村田諒太 TKOで日本人選手初のミドル級防衛 冬に東京Dで「ゴロフキン目指す」
「ボクシング・WBA世界ミドル級タイトルマッチ」(15日、横浜アリーナ)
2012年ロンドン五輪金メダリストのWBA世界ミドル級王者・村田諒太(32)=帝拳=が同級6位エマヌエーレ・ブランダムラ(イタリア)を8回2分56秒TKOで下し、初防衛に成功した。同級での日本選手の世界王座防衛は初めて。村田は試合後、WBA・WBC・IBF世界ミドル級王者ゲンナジー・ゴロフキン(36)=カザフスタン=との対戦を改めて熱望した。
挑戦よりも難しい初防衛戦を突破した。足を使う挑戦者の手数を堅いカードではね返し、プレッシャーをかけ続けた村田。中盤から重い右ストレート、ボディーなどで攻勢に出る。そして迎えた8回の終盤、連打から豪快な右の打ち下ろしを顔面にヒットすると、ブランダムラはついにダウン。直後にレフェリーが試合を止めた。危なげなく成し遂げた日本人初の世界ミドル級王座防衛。村田は「ラッキーでした」と苦笑しつつも、「及第点です」と自己採点した。
パワフルな戦いだけでなく、頭脳と精神面も村田の土台となっている。帝拳ジムの浜田剛史代表(57)は「普通の選手は一生懸命で横が見えないところがあるが、村田は自分で自分を分析する。評論家がボクシングをしている感じ」と評する。
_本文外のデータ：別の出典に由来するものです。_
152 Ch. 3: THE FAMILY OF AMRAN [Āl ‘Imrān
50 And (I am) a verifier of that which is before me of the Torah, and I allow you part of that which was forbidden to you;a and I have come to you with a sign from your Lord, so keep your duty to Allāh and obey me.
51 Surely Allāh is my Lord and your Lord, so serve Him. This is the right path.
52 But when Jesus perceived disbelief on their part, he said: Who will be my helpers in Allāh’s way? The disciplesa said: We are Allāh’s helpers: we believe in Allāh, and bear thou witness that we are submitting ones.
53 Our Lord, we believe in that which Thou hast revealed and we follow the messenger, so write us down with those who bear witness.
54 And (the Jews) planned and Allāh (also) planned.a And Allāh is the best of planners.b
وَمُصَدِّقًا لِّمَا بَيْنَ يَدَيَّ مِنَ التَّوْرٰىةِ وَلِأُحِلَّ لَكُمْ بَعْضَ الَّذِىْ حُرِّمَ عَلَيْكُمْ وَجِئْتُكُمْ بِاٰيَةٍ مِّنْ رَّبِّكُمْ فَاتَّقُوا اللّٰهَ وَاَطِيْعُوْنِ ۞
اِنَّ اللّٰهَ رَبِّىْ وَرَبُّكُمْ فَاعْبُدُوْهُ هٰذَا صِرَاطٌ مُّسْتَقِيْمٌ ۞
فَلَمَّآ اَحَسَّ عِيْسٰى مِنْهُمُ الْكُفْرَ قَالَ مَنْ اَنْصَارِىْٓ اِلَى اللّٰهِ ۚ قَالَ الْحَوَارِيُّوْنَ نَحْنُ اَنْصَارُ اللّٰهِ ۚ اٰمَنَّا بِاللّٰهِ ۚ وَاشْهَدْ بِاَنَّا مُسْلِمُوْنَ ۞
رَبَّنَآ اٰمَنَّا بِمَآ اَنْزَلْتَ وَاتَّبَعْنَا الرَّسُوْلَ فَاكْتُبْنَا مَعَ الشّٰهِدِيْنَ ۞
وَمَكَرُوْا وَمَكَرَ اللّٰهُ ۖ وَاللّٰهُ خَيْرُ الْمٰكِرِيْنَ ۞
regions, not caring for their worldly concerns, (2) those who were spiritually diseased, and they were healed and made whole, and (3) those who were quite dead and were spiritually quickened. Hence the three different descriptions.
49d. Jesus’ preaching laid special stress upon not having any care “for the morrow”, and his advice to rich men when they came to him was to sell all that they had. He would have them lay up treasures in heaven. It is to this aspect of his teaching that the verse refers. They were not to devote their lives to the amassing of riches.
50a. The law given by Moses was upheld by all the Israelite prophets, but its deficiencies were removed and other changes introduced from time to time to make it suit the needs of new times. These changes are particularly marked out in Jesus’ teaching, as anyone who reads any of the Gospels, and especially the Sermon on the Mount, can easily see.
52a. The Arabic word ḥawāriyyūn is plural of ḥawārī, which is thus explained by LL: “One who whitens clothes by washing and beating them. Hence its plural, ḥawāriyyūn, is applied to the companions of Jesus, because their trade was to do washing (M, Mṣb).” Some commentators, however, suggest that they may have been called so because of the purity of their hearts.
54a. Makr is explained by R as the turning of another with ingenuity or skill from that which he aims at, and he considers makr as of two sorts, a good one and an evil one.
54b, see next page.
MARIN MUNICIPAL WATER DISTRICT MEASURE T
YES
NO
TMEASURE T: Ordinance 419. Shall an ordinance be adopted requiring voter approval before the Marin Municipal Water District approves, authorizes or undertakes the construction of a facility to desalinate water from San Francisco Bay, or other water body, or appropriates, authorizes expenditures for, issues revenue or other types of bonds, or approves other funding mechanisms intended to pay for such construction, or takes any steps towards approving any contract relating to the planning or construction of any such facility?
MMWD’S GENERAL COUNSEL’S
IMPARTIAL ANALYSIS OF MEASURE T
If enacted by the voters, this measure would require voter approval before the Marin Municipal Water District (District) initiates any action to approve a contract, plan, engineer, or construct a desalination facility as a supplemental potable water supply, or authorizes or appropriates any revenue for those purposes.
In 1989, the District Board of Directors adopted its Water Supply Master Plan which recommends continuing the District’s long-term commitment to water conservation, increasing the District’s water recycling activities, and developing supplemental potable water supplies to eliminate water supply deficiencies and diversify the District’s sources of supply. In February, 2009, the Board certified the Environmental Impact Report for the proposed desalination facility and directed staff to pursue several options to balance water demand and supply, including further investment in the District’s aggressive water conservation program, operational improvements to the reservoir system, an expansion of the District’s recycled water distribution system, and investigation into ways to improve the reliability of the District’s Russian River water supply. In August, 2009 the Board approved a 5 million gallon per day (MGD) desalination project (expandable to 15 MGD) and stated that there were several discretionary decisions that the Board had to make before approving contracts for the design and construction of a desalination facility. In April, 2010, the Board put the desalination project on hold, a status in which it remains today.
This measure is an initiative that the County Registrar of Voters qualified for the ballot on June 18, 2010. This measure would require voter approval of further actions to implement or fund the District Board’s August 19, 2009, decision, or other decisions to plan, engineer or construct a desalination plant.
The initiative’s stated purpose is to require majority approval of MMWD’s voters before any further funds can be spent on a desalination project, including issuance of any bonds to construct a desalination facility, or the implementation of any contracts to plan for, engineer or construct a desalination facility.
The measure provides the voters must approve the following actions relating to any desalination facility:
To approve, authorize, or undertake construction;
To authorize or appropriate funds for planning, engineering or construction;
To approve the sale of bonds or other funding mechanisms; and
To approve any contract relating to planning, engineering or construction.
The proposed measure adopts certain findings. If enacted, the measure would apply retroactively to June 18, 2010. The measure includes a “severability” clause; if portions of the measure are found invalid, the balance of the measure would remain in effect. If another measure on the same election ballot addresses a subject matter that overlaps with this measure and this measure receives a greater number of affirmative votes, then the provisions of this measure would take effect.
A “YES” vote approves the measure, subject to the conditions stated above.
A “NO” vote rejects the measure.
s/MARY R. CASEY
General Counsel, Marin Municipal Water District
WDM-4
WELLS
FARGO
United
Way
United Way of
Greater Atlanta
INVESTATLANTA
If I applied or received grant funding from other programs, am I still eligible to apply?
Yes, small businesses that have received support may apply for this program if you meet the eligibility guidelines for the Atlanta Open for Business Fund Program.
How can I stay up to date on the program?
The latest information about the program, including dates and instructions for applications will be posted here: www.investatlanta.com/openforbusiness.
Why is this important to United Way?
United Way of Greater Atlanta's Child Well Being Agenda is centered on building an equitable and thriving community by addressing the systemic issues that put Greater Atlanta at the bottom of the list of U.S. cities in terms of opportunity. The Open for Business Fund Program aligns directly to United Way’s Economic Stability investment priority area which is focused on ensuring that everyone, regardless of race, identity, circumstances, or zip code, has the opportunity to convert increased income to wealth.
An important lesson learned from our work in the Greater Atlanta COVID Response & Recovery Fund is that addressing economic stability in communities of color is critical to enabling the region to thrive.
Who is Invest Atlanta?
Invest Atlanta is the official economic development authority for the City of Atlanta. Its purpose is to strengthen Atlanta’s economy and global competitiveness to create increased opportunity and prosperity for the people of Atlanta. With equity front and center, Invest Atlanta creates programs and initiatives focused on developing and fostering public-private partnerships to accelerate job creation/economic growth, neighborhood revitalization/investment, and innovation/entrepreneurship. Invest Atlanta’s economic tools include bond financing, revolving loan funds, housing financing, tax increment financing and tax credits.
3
初防衛戦へ向け村田はその難しさを「王者としての姿を見せたいという気持ちがはやりすぎるのがその正体」と分析。「ミドル級のレベルで圧倒しようと思って圧倒できる能力がボクにはない。実力の現実を見ながら冷静にやる方が勝利につながる」と冷静さの重要性を強調し、その思いで臨んだ。
この試合中にも、右を打つときに体が開いていることに気づき、5回から修正して連打がヒットするようになった。「無意識に、いい形で勝ちたいという焦りがあったかも」と振り返った。初防衛戦を突破できた理由を「やらないといけないから」と返答。「他に輝けるところがあればそっちに行くかもしれないが、今はボクシングがベスト」と、今いる場所で全力を尽くす。
次の舞台は海外。村田と契約する大プロモーターのボム・アラム氏(86)は、今冬にも東京ドームで、村田と3団体統一世界王者ゴロフキンを対戦させるよう、帝拳ジムの本田明彦会長に申し入れたことを明らかにした。「勝つと思わなければ、自分がプロモートするファイターを闘わせない」と力を込めた。
V2戦は秋に米ラスベガスで開催し、ペイ・パー・ビューで現地のプライムかゴールデンタイムで生放送し、実績を作ってゴロフキン戦につなげたい考えを示したアラム氏。村田も「ゴロフキンを目指してやりたい」と宣言。日本人が今まで歩んだことのない道を、歩んでいく。